▶ _Given data_:
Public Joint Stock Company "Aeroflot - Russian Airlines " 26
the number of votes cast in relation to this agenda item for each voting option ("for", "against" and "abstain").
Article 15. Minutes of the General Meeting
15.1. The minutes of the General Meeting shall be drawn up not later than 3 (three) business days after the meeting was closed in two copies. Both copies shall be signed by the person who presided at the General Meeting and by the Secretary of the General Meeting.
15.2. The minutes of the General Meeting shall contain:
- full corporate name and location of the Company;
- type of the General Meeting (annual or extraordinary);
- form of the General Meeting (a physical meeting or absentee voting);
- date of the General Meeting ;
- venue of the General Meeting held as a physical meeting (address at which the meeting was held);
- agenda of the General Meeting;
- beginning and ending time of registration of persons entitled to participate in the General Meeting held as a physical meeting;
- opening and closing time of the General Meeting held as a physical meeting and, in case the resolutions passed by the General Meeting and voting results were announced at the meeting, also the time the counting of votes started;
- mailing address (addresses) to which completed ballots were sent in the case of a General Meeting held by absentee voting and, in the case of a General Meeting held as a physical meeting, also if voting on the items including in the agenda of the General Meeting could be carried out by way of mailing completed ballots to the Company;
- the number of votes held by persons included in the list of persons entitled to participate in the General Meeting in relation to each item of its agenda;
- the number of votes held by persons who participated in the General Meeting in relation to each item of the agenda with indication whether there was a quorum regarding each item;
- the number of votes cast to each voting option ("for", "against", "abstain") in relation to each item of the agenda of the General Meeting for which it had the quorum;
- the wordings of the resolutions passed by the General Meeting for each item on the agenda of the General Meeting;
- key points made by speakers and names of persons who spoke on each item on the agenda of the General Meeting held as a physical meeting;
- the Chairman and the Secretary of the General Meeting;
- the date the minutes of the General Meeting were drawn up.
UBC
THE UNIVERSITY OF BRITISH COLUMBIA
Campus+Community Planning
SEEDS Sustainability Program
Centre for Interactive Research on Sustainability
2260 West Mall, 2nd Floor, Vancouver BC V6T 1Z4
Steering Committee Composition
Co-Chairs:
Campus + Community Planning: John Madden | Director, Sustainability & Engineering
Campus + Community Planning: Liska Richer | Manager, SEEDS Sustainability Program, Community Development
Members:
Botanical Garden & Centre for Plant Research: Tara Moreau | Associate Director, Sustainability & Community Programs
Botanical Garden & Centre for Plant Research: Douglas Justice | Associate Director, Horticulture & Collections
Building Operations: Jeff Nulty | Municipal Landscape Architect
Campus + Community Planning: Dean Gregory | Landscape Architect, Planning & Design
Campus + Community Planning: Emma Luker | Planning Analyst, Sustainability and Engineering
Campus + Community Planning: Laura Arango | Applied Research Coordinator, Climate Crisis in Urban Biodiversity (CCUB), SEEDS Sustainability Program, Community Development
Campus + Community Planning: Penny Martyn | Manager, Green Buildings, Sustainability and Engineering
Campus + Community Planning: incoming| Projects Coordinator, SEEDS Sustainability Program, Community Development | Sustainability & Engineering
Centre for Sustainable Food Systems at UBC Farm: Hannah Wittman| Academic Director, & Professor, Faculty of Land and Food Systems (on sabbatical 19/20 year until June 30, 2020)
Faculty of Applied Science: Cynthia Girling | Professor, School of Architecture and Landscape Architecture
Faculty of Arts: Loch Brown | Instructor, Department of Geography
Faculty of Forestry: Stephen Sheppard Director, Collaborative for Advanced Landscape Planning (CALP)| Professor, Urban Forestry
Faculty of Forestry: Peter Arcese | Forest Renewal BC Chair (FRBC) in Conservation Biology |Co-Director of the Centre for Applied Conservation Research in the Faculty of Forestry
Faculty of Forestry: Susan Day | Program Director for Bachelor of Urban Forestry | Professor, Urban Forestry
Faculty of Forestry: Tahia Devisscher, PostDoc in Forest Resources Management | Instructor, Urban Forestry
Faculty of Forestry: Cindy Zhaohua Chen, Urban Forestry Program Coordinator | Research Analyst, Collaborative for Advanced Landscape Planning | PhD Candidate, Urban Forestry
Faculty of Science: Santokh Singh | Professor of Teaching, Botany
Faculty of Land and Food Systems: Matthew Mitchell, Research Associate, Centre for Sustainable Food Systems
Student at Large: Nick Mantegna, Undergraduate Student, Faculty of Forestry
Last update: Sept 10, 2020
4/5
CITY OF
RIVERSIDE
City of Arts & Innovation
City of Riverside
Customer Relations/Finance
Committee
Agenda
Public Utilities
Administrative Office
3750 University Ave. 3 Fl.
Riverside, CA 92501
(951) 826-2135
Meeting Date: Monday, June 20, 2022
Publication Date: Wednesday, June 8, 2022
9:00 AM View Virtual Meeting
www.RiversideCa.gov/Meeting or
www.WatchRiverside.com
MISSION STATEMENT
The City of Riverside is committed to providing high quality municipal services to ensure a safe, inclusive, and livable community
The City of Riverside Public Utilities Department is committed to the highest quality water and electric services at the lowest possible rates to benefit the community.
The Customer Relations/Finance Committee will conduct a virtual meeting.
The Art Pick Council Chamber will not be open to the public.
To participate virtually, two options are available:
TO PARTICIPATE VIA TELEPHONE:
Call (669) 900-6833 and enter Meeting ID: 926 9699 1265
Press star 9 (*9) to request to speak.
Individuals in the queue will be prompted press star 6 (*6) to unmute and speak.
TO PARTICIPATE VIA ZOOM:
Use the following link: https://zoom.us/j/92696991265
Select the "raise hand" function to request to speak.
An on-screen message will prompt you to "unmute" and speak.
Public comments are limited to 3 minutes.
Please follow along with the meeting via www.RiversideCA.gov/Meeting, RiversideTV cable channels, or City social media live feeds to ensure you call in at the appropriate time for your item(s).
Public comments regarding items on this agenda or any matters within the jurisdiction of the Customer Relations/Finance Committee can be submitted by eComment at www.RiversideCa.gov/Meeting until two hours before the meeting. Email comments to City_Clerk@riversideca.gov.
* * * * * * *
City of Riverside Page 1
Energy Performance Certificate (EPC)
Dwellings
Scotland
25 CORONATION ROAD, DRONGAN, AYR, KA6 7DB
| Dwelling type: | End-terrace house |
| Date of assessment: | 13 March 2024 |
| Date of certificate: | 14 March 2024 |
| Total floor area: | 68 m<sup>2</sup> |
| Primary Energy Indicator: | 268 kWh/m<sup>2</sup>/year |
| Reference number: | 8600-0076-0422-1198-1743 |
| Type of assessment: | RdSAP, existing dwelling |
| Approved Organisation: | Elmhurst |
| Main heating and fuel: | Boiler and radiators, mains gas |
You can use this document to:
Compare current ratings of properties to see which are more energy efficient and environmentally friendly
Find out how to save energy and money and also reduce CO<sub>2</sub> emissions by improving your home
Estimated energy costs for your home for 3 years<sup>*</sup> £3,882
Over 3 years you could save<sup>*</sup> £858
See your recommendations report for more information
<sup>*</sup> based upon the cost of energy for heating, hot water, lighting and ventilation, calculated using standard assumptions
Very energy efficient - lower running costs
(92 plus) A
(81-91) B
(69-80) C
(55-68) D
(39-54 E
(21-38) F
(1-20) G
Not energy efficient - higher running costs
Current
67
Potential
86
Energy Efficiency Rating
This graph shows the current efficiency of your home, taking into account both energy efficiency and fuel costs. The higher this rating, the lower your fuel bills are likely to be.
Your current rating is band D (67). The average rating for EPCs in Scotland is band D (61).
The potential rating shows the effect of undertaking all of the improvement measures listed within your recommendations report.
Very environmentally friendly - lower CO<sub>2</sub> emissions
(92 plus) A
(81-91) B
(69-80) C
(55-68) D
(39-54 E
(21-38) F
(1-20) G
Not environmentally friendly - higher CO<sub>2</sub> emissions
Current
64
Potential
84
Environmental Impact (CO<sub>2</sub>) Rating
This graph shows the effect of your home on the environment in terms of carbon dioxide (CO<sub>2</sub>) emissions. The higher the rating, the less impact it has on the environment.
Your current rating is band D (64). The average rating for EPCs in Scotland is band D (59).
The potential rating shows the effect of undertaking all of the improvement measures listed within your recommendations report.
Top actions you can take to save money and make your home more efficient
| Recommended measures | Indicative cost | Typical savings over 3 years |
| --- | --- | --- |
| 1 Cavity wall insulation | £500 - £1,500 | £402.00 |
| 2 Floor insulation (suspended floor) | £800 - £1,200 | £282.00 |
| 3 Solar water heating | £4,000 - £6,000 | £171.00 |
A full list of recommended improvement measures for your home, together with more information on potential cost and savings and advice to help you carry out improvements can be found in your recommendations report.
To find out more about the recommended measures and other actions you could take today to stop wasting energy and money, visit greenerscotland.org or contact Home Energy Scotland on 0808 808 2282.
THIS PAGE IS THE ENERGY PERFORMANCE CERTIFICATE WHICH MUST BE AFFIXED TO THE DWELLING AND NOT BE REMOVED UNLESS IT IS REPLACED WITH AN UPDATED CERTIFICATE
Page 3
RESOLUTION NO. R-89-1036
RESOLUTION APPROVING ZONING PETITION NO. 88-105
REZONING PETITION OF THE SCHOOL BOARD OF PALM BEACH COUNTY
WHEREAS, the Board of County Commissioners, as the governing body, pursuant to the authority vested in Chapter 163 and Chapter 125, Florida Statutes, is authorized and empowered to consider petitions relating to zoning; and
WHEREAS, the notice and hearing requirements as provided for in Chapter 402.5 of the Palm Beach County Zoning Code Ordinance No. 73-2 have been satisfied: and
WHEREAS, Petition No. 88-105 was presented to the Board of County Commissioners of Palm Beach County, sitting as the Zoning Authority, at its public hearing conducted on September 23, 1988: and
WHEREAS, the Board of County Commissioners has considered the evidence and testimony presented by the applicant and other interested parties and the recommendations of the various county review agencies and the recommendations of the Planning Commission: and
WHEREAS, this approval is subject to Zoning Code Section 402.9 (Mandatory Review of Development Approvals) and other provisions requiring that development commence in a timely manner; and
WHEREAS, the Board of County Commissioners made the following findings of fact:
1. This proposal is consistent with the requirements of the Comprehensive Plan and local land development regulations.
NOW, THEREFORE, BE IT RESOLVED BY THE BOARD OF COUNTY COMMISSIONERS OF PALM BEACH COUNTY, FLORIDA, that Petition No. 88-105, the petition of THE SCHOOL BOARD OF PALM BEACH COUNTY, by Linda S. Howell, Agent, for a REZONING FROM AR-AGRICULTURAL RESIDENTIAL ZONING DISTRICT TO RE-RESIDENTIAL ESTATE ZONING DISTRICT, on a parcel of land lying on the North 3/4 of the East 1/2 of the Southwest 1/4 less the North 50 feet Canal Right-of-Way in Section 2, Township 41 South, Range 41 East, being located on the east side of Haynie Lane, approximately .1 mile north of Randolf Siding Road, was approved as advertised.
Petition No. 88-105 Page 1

▶ _Work request_: Output the material above exactly, but only from the line that carries "Campus + Community Planning: Emma" through the line that carries "9:00 AM View Virtual Meeting".

▶ _Solution to the exercise_:
Campus + Community Planning: Emma Luker | Planning Analyst, Sustainability and Engineering
Campus + Community Planning: Laura Arango | Applied Research Coordinator, Climate Crisis in Urban Biodiversity (CCUB), SEEDS Sustainability Program, Community Development
Campus + Community Planning: Penny Martyn | Manager, Green Buildings, Sustainability and Engineering
Campus + Community Planning: incoming| Projects Coordinator, SEEDS Sustainability Program, Community Development | Sustainability & Engineering
Centre for Sustainable Food Systems at UBC Farm: Hannah Wittman| Academic Director, & Professor, Faculty of Land and Food Systems (on sabbatical 19/20 year until June 30, 2020)
Faculty of Applied Science: Cynthia Girling | Professor, School of Architecture and Landscape Architecture
Faculty of Arts: Loch Brown | Instructor, Department of Geography
Faculty of Forestry: Stephen Sheppard Director, Collaborative for Advanced Landscape Planning (CALP)| Professor, Urban Forestry
Faculty of Forestry: Peter Arcese | Forest Renewal BC Chair (FRBC) in Conservation Biology |Co-Director of the Centre for Applied Conservation Research in the Faculty of Forestry
Faculty of Forestry: Susan Day | Program Director for Bachelor of Urban Forestry | Professor, Urban Forestry
Faculty of Forestry: Tahia Devisscher, PostDoc in Forest Resources Management | Instructor, Urban Forestry
Faculty of Forestry: Cindy Zhaohua Chen, Urban Forestry Program Coordinator | Research Analyst, Collaborative for Advanced Landscape Planning | PhD Candidate, Urban Forestry
Faculty of Science: Santokh Singh | Professor of Teaching, Botany
Faculty of Land and Food Systems: Matthew Mitchell, Research Associate, Centre for Sustainable Food Systems
Student at Large: Nick Mantegna, Undergraduate Student, Faculty of Forestry
Last update: Sept 10, 2020
4/5
CITY OF
RIVERSIDE
City of Arts & Innovation
City of Riverside
Customer Relations/Finance
Committee
Agenda
Public Utilities
Administrative Office
3750 University Ave. 3 Fl.
Riverside, CA 92501
(951) 826-2135
Meeting Date: Monday, June 20, 2022
Publication Date: Wednesday, June 8, 2022
9:00 AM View Virtual Meeting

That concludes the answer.